Last Updated on April 24, 2019 by LawEuro
THIRD SECTION
DECISION
Application no. 49169/16
Nushiravan AMRAHOV
against Armenia
The European Court of Human Rights (Third Section), sitting on 26 February 2019 as a Chamber composed of:
Vincent A. De Gaetano, President,
Branko Lubarda,
Helen Keller,
Dmitry Dedov,
Armen Harutyunyan,
Pere Pastor Vilanova,
Georgios A. Serghides, judges,
and Fatoş Aracı, Deputy Section Registrar,
Having regard to the above application lodged on 12 August 2016,
Having deliberated, decides as follows:
THE FACTS
1. The applicant, Mr Nushiravan Amrahov, is an Azerbaijani national, who was born in 1971 and lives in Tapgaragoyunlu in the region of Goranboy. He was represented before the Court by Mr A. Baghirov, a lawyer practising in Baku.
A. General background
2. At the time of the demise of the Soviet Union, the conflict over the status of the region of Nagorno-Karabakh arose. In September 1991 the establishment of the “Republic of Nagorno-Karabakh” (the “NKR”; in 2017 renamed the “Republic of Artsakh”) was announced, the independence of which has not been recognised by any State or international organisation. In early 1992 the conflict gradually escalated into a full-scale war which ended with the signing, on 5 May 1994, of a ceasefire agreement (the Bishkek Protocol) by Armenia, Azerbaijan and the “NKR”. Following the war, no political settlement of the conflict has been reached; the situation remains hostile and tense and there have been recurring breaches of the ceasefire agreement (see further Chiragov v. Armenia [GC], no. 13216/05, §§ 12-31, 16 June 2015). The most serious such breach started during the night between 1 and 2 April 2016 and lasted until 5 April and involved heavy military clashes close to the border between the “NKR” and Azerbaijan (sometimes referred to as the “Four-Day War”). Further clashes took place later that month. Estimates of casualties vary considerably; official sources indicate at least 100 dead on either side of the conflict. The great majority of the casualties were soldiers but also several civilians died. Many residents in the targeted towns and villages had to leave their homes for certain periods of time. Furthermore, the clashes led to substantial property and infrastructure damage.
B. The circumstances of the case
3. The facts of the case, as submitted by the applicant, may be summarised as follows.
1. The situation in Tapgaragoyunlu
4. On 2 April 2016, at around 3 a.m., the Armenian military forces began shelling Azerbaijani towns and villages located along the line of contact. As from 4 a.m., the village of Tapgaragoyunlu, situated a few hundred metres away from the line of contact, was under intensive shelling from the Martakert region on the “NKR” side.
2. The circumstances of the applicant
5. On 2 April 2016, in the early hours of the morning, the applicant noticed that Armenian military forces were shelling the village. In order to secure the family’s safety, he took members of his family to the neighbouring village and then returned home. In the evening of that day, a shell exploded in the yard of his house. The windows and roof of the house were damaged.

(Your tasks):
(1) According to the court decision excerpt, on what date was the Bishkek Protocol ceasefire agreement signed?
(2) Continue the court decision on the Amrahov application, picking up after its final sentence.

(Data):

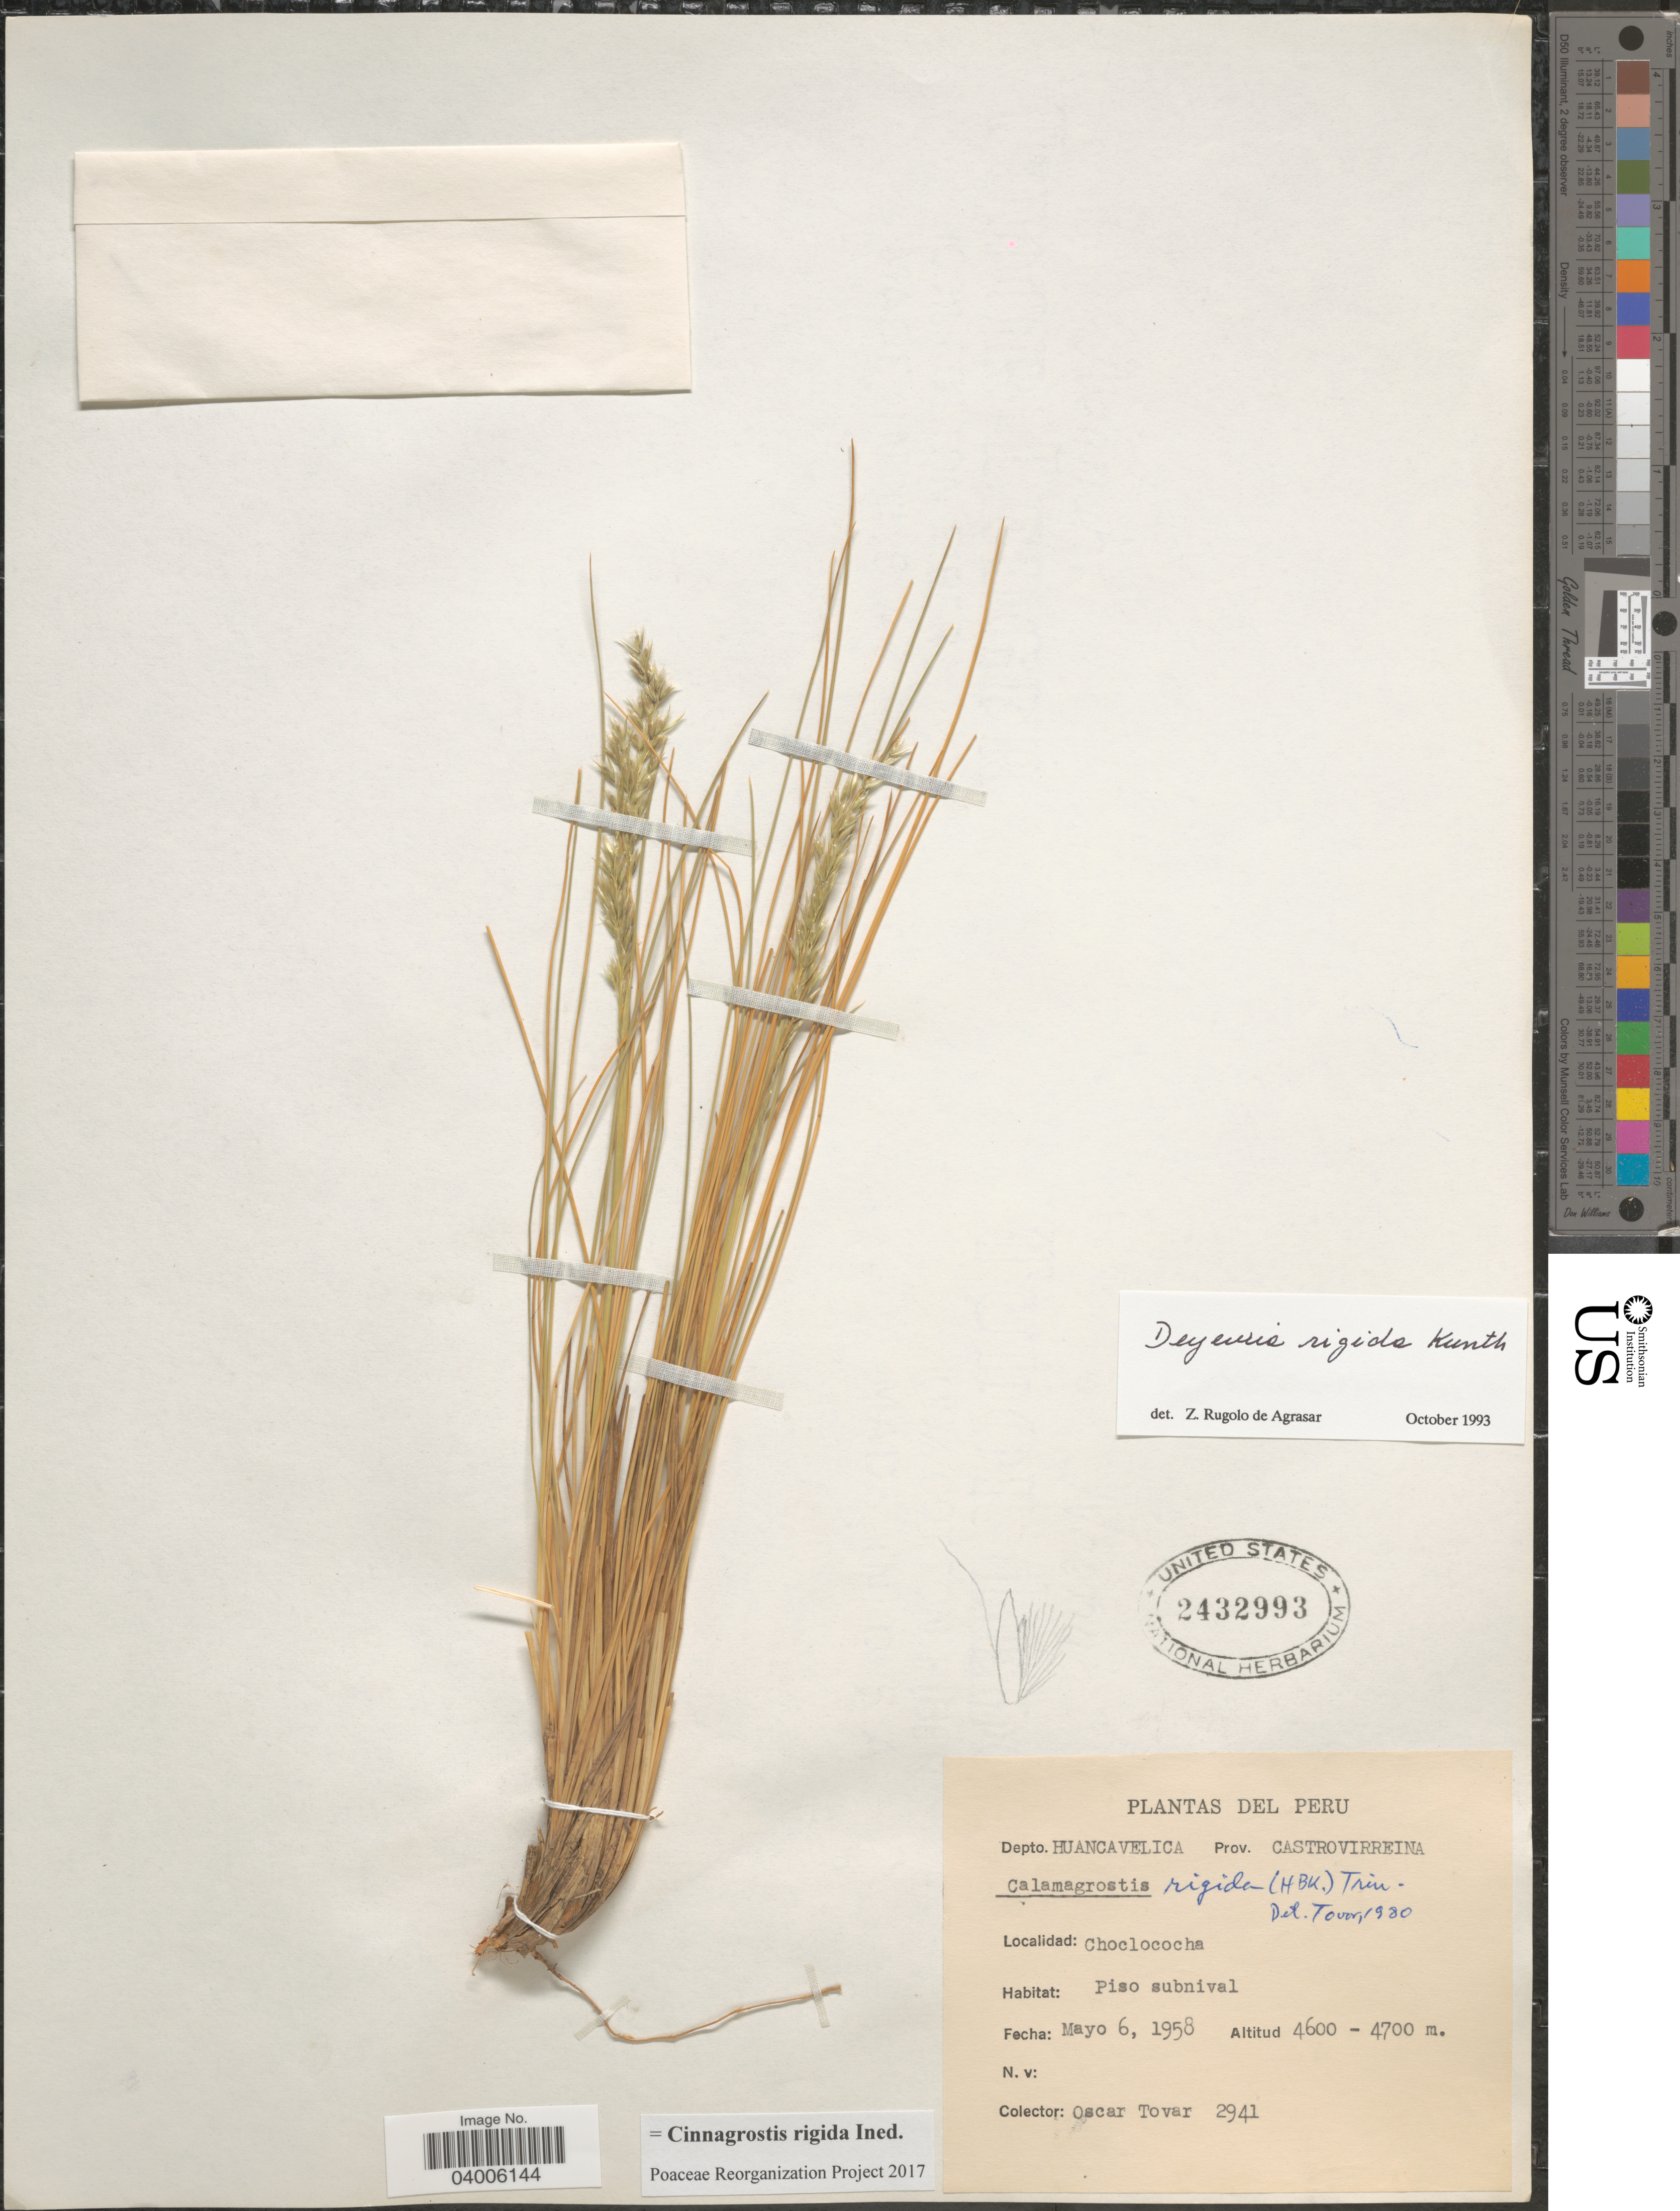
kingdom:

(Answers below):
(1) 5 May 1994.

(2)
6. The applicant was not injured and continued to live with his family in his house.
COMPLAINTS
7. The applicant complained, under Articles 2 and 3 of the Convention, that the actions of the attacking forces had put his life at risk and caused him anguish and distress.
8. He also claimed under Article 8 of the Convention that his right to respect for his family life and home had been infringed.
9. Under Article 1 of Protocol No. 1 to the Convention the applicant complained that his house had been damaged during the shelling, thereby depriving him of the peaceful enjoyment of his property.
10. Invoking Article 13 of the Convention in conjunction with Articles 2, 3 and 8 of the Convention and Article 1 of Protocol No. 1, he maintained that there was no effective remedy in Armenia for his complaints.
11. Finally, under Article 14 of the Convention in conjunction with Articles 2, 3, 8 and 13 of the Convention and Article 1 of Protocol No. 1, the applicant alleged that the military attacks had been directed against Azerbaijanis due to their ethnic and national origin.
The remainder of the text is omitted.